Want to find great olive oil? go to Oliviera, this restaurant-shop sells what may be the Mediterranean best oils. The owner Nadim runs blind taste tests and is very passionate about his products as well as knowledgeable. Other Nicoise specialties include the Pan-Bagnat, bread dipped in olive oil and filled with tuna, eggs, and salad- It was once the prized meal of fishermen. Salad Nicoise is Nice‘s most exported dish. The traditional version is a toss , rather than an arrangement, of salad leaves, tuna, eggs, anchovies, tomatoes, onion and black olives. Omelette de Poutine, a delicious local omelet made with parsley, olive oil & lemon juice and poutines ( small sardines, caught over a 30- day period in February & March. Another specialty is Beignets de fleurs de courgette- batter -coated zucchini flowers, deep-fried and served in a tomato sauce. Soupe au pistou is a hearty bean, tomato and zucchini broth, flavored to taste with pesto. Bakeries in the old town sell Tourte aux blettes– a sugar-coated pie made with cabbage ( blette), raisins and pine nuts. A savory swap is made rice and parmesan cheese.
Les petits farcis are delicious round zucchinis, tomatoes and onions stuffed with pork mince called petits farcis.
Cote de Provence Wine Minitour.
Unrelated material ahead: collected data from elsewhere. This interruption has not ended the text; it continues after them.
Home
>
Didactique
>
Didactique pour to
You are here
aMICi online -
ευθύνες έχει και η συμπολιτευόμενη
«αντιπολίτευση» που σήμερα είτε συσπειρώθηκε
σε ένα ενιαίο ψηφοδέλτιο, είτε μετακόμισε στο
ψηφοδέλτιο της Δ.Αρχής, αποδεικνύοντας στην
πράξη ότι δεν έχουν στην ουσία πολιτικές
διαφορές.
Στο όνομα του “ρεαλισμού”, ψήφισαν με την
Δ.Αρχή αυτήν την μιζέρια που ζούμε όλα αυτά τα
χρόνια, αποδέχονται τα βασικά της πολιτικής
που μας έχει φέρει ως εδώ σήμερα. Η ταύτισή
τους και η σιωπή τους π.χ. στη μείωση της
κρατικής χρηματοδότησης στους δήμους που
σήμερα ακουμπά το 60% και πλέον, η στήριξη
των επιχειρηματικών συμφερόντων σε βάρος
Amid quite steep hills and sea views, the Var region is the land of rose wine par excellence. this Minitour takes you into the diverse and very dramatic landscape of the Haut Pays ( inlands), where well-drained soils; abundant sunshine ; and winter showers yield some of France‘s best Roses. All the wineries are premier cru.
An 18th-century bastide once owned by the counts of Provence, the Chateau de Selle in Taradeau ; http://www.domaines-ott.com, they make world-famous roses, blending Cabernet-sauvignon, grenache, and cinsaux grapes. Chateau de ST-martin; http://www.chateaudesaintmartin.com. The vineyard has a ruined 2nd-centuryb.c. Roman villa and a Gallo-Roman grape press on- site. Love fruity wines visit Chateau Roubine‘s wines ; http://www.chateauroubine.com
Le Jas d’Esclans is an award-winning organic wines, route de Callas La Motte en Provence; http://www.jasdesclans.com – If you decide to go west along the coast you will find the Chateau de Bregancon in beautiful Borme-les-Mimosas is a beautiful 17th-century chateau on 350 hectares ( 864 acres) of vines. The Rose blends cinsault, syrah, and grenache grapes. In Hyeres, the chateau de Mauvanne ;www.mauvanne.com has been making wine since the 1600’s. The current owner Bassim Rahal produces some of the region greatest roses.